O avanço do comércio ambulante no Metrô de São Paulo e da fiscalização para combatê-lo resultou em uma escalada de hostilidade entre os dois lados. Confrontos que assustam passageiros nas estações do sistema, que recebe mais de 3,7 milhões de passageiros por dia.

Do começo do ano para cá, já houve nove episódios violentos, incluindo funcionários agredidos e ameaçados.

O caso mais emblemático, e que deixou os diretores do Metrô em estado de alerta, ocorreu no dia 15 de junho, quando uma agente de segurança feminina foi apedrejada e espancada enquanto participava de uma operação de recolhimento de mercadorias na Estação Vila Matilde, da Linha 3-Vermelha.

A agente, cuja identidade será mantida em sigilo, convulsionou e teve de ser levada às pressas ao Hospital Santa Virgínia, no bairro do Belém, onde foi diagnosticada com traumatismo craniano. Seus agressores foram detidos, mas acabaram sendo liberadores no sábado, 16 de junho, depois de uma audiência de custódia.

Confira o vídeo abaixo do resgate da agente após sofrer agressão:

Em 1° de junho, um outro segurança do Metrô, Danilo Fagner de Souza, levou uma cotovelada no rosto enquanto tentava apreender uma mercadoria de chocolates na recém-inaugurada Estação Borba Gato, da Linha 5-Lilás.

Agente do Metrô agredido
O agente de segurança Wagner Artilha levou um soco e quebrou o nariz ao tentar apreender mercadorias de ambulantes (Foto: Arquivo Pessoal)

De acordo com Rodrigo Kobori, que já foi agente de segurança do Metrô e atualmente é um dos diretores do sindicato dos metroviários, a atuação do comércio ilegal nos trens e estações da companhia se expandiu nos últimos anos, não só em volume, mas em organização.

O atual número de agentes de segurança não consegue atender a demanda, em horários de pico por exemplo, a maior parte dos agentes se concentram em grande estações, como Sé e Luz, as paradas mais distantes acabam negligenciadas, ”às vezes com apenas dois ou três agentes”, afirma Kobori.

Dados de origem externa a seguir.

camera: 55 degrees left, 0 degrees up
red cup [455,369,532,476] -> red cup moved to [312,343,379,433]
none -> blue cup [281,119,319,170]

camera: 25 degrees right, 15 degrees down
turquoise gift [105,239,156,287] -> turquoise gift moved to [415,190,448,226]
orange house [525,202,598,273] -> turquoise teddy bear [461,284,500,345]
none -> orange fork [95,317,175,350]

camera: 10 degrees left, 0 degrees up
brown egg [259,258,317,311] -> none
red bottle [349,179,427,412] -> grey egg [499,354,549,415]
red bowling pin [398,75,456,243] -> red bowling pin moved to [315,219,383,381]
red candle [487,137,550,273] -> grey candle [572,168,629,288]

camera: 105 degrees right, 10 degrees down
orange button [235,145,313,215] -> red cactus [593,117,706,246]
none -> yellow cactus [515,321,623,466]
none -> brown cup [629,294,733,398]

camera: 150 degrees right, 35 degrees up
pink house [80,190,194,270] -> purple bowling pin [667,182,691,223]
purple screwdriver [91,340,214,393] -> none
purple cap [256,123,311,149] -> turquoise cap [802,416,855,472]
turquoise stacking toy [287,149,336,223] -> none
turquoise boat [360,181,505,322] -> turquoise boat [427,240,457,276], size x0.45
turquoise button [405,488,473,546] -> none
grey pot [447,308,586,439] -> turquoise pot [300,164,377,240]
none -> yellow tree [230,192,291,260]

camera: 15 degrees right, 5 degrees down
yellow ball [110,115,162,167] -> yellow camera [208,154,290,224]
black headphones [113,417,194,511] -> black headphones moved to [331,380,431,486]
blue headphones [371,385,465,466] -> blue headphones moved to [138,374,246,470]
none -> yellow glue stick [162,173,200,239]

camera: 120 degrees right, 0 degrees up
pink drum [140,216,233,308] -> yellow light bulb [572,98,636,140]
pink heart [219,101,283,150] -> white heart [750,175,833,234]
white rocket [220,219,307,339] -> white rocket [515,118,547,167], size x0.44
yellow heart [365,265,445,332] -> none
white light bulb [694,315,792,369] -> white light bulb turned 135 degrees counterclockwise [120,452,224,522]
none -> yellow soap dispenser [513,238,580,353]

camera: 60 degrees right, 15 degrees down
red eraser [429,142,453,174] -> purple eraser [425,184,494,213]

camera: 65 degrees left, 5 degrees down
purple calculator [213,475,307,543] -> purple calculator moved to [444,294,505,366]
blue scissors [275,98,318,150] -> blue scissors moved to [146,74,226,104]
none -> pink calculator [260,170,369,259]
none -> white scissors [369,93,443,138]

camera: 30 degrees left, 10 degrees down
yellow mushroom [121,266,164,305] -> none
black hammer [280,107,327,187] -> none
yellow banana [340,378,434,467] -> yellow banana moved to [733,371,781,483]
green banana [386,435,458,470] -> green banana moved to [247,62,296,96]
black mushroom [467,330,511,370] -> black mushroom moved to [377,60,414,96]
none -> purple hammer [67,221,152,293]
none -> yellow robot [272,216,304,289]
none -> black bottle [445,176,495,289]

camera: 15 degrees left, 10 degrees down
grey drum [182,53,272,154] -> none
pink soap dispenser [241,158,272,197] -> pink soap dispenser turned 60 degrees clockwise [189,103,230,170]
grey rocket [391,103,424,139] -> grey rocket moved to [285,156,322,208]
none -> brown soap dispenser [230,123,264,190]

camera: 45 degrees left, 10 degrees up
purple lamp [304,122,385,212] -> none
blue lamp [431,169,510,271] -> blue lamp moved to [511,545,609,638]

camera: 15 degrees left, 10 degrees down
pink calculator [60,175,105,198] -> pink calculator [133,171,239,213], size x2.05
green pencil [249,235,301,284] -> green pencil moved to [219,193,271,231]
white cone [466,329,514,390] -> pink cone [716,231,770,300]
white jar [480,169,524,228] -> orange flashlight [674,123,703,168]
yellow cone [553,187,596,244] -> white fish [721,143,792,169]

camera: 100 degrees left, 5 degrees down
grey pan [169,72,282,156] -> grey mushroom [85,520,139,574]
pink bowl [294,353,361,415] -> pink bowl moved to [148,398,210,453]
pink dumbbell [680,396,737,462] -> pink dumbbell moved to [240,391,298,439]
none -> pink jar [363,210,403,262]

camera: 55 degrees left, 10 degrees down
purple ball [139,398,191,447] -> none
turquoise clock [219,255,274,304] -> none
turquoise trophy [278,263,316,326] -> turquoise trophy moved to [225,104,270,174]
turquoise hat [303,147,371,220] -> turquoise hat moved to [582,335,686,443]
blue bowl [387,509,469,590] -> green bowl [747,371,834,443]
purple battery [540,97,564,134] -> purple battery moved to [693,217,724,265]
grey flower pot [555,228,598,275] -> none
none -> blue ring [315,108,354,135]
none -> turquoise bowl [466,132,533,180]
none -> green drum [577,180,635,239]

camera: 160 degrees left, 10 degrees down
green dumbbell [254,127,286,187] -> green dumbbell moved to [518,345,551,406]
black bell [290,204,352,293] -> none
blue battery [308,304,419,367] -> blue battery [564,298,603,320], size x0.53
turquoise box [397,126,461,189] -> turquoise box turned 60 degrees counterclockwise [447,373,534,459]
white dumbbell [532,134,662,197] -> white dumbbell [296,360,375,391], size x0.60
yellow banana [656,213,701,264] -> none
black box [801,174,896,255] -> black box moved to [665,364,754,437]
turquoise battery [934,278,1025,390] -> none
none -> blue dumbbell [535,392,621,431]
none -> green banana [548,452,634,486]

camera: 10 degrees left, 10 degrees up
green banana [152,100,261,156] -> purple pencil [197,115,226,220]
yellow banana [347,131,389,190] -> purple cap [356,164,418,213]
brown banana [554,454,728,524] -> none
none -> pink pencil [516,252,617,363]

O Metrô diz que, ainda neste ano, concluirá a formação de mais 110 agentes, ampliando seu quadro de 1.157 para 1.267 seguranças.

Apreensões

De acordo com dados do Metrô, uma média de quase 40 apreensões de mercadorias irregulares acontecem por dia nos trens da companhia. Dentre as mercadorias mais apreendidas estão alimentos e acessórios eletrônicos diversos. Balas, chocolates e barras de cereais correspondem a 57% das apreensões registradas pelo Metrô.

Outros 42% representam itens como fones de ouvido, carregadores portáteis para celulares e até mesmo brinquedos. O restante são bilhetes e cartões irregulares de embarque no transporte.

As mercadorias apreendidas nas estações do Metrô são recolhidas e encaminhadas para as prefeituras regionais mais próximas.